GHSA-5684-g483-2249: 
vulnerability analysis and mitigation

A critical signature validation bypass vulnerability was identified in the gosaml2 Go package (GHSA-5684-g483-2249). The vulnerability affects versions prior to 0.5.0 of github.com/russellhaering/gosaml2 and was published on September 29, 2020. This security flaw allows potential modification of SAML Response documents while bypassing signature validation (GitHub Advisory).

The vulnerability is classified as CWE-347 (Improper Verification of Cryptographic Signature) and has been assigned a Critical severity rating.

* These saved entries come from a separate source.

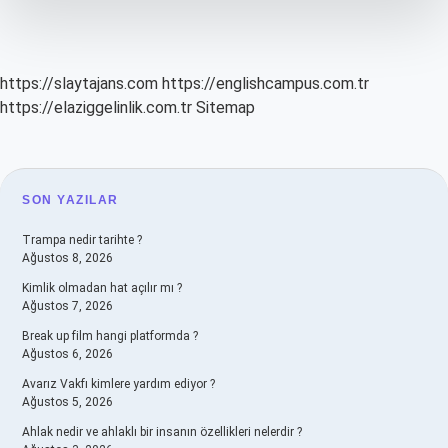
https://slaytajans.com
https://englishcampus.com.tr
https://elaziggelinlik.com.tr
Sitemap
SIDEBAR
SON YAZILAR
Trampa nedir tarihte ?
Ağustos 8, 2026
Kimlik olmadan hat açılır mı ?
Ağustos 7, 2026
Break up film hangi platformda ?
Ağustos 6, 2026
Avarız Vakfı kimlere yardım ediyor ?
Ağustos 5, 2026
Ahlak nedir ve ahlaklı bir insanın özellikleri nelerdir ?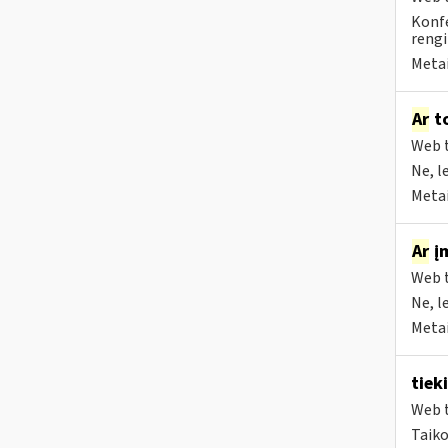
Konfe
rengi
Metai
Ar
to
Web t
Ne, l
Metai
Ar
įm
Web t
Ne, l
Metai
tiek
Web t
Taiko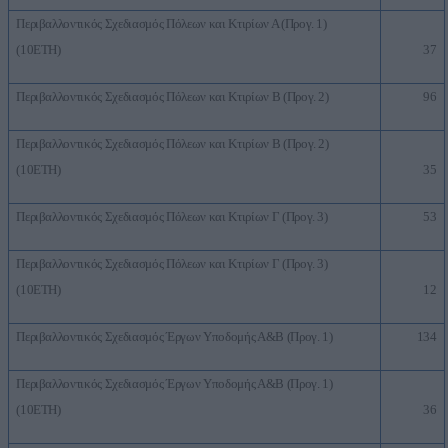
Περιβαλλοντικός Σχεδιασμός Πόλεων και Κτιρίων Α (Προγ. 1)
(10ΕΤΗ)
37
Περιβαλλοντικός Σχεδιασμός Πόλεων και Κτιρίων Β (Προγ. 2)
96
Περιβαλλοντικός Σχεδιασμός Πόλεων και Κτιρίων Β (Προγ. 2)
(10ΕΤΗ)
35
Περιβαλλοντικός Σχεδιασμός Πόλεων και Κτιρίων Γ (Προγ. 3)
53
Περιβαλλοντικός Σχεδιασμός Πόλεων και Κτιρίων Γ (Προγ. 3)
(10ΕΤΗ)
12
Περιβαλλοντικός Σχεδιασμός Έργων Υποδομής Α&Β (Προγ. 1)
134
Περιβαλλοντικός Σχεδιασμός Έργων Υποδομής Α&Β (Προγ. 1)
(10ΕΤΗ)
36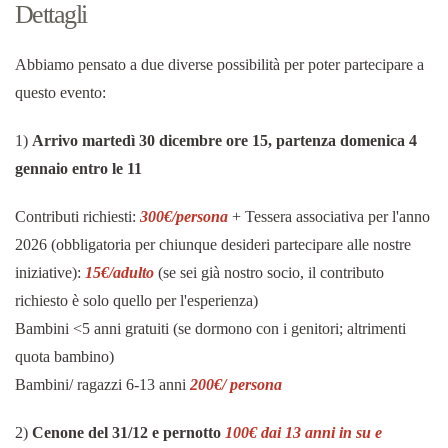
Dettagli
Abbiamo pensato a due diverse possibilità per poter partecipare a
questo evento:
1)
Arrivo martedì 30 dicembre ore 15, partenza domenica 4
gennaio entro le 11
Contributi richiesti:
300
€/persona
+ Tessera associativa per l'anno
2026 (obbligatoria per chiunque desideri partecipare alle nostre
iniziative):
15€/adulto
(se sei già nostro socio, il contributo
richiesto è solo quello per l'esperienza)
Bambini <5 anni gratuiti (se dormono con i genitori; altrimenti
quota bambino)
Bambini/ ragazzi 6-13 anni
20
0
€/ persona
2)
Cenone del 31/12 e pernotto
100€ dai 13 anni in su e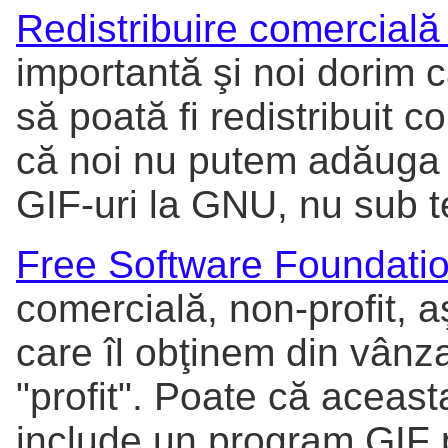
Redistribuire comercială 
importantă şi noi dorim 
să poată fi redistribuit
că noi nu putem adăuga
GIF-uri la GNU, nu sub t
Free Software Foundati
comercială, non-profit, a
care îl obţinem din vân
"profit". Poate că acea
include un program GIF 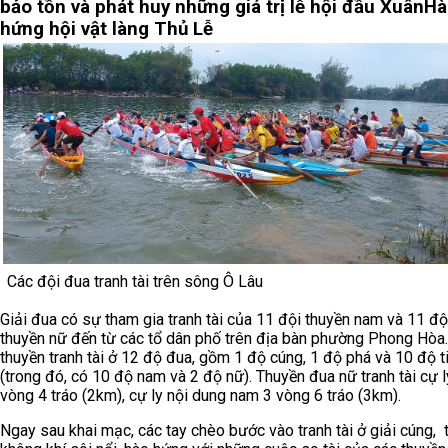
bảo tồn và phát huy những giá trị lễ hội đầu Xuân
Hà
hứng hội vật làng Thủ Lễ
Các đội đua tranh tài trên sông Ô Lâu
Giải đua có sự tham gia tranh tài của 11 đội thuyền nam và 11 độ
thuyền nữ đến từ các tổ dân phố trên địa bàn phường Phong Hòa
thuyền tranh tài ở 12 độ đua, gồm 1 độ cúng, 1 độ phá và 10 độ t
(trong đó, có 10 độ nam và 2 độ nữ). Thuyền đua nữ tranh tài cự l
vòng 4 tráo (2km), cự ly nội dung nam 3 vòng 6 tráo (3km).
Ngay sau khai mạc, các tay chèo bước vào tranh tài ở giải cúng, 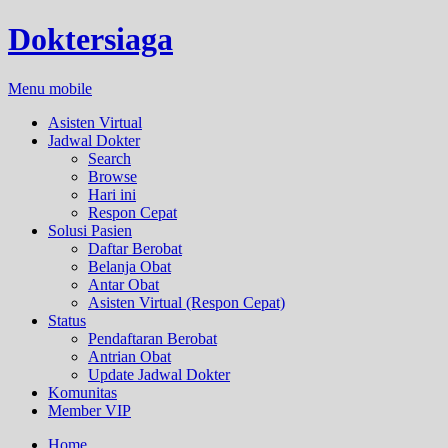
Doktersiaga
Menu mobile
Asisten Virtual
Jadwal Dokter
Search
Browse
Hari ini
Respon Cepat
Solusi Pasien
Daftar Berobat
Belanja Obat
Antar Obat
Asisten Virtual (Respon Cepat)
Status
Pendaftaran Berobat
Antrian Obat
Update Jadwal Dokter
Komunitas
Member VIP
Home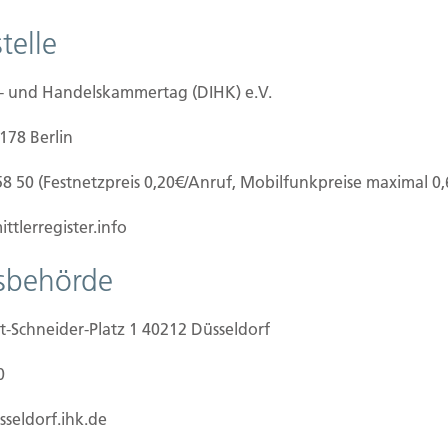
nd Extremwetter durch den fortschreitenden
telle
gsschutz jedoch unverzichtbar, Deshalb
schaden-Versicherung.
e- und Handelskammertag (DIHK) e.V.
0178 Berlin
58 50 (Festnetzpreis 0,20€/Anruf, Mobilfunkpreise maximal 0
ttlerregister.info
tsbehörde
obilie vor Gefahren schützen können. Dafür haben
rbereitet.
t-Schneider-Platz 1 40212 Düsseldorf
0
sseldorf.ihk.de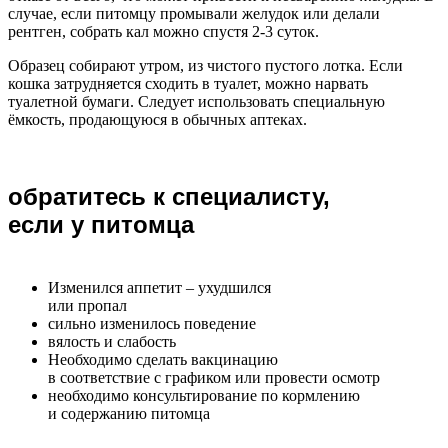
случае, если питомцу промывали желудок или делали
рентген, собрать кал можно спустя 2-3 суток.
Образец собирают утром, из чистого пустого лотка. Если
кошка затрудняется сходить в туалет, можно нарвать
туалетной бумаги. Следует использовать специальную
ёмкость, продающуюся в обычных аптеках.
обратитесь к специалисту,
если у питомца
Изменился аппетит – ухудшился
или пропал
сильно изменилось поведение
вялость и слабость
Необходимо сделать вакцинацию
в соответствие с графиком или провести осмотр
необходимо консультирование по кормлению
и содержанию питомца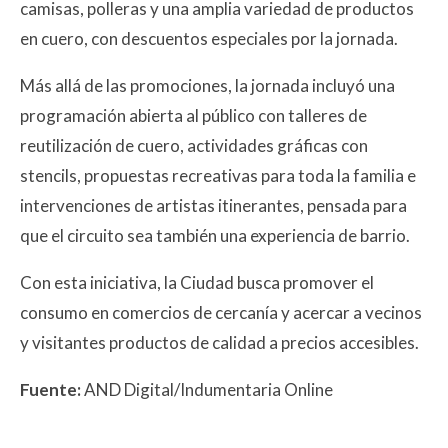
camisas, polleras y una amplia variedad de productos
en cuero, con descuentos especiales por la jornada.
Más allá de las promociones, la jornada incluyó una
programación abierta al público con talleres de
reutilización de cuero, actividades gráficas con
stencils, propuestas recreativas para toda la familia e
intervenciones de artistas itinerantes, pensada para
que el circuito sea también una experiencia de barrio.
Con esta iniciativa, la Ciudad busca promover el
consumo en comercios de cercanía y acercar a vecinos
y visitantes productos de calidad a precios accesibles.
Fuente:
AND Digital/Indumentaria Online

The technical issue lies in the signature validation mechanism of SAML responses, where the system fails to properly verify cryptographic signatures of modified documents (GitHub Advisory).

The vulnerability enables attackers to modify valid SAML Response documents while bypassing signature validation checks. This can lead to two significant attack scenarios: 1) users gaining unauthorized access to accounts other than their authenticated ones in the identity provider, and 2) complete authentication bypass if an attacker obtains an expired, signed SAML Response (GitHub Advisory).

A patch has been released to address this vulnerability. Users of gosaml2 are strongly advised to upgrade to version 0.5.0 or higher to mitigate the risk (GitHub Advisory).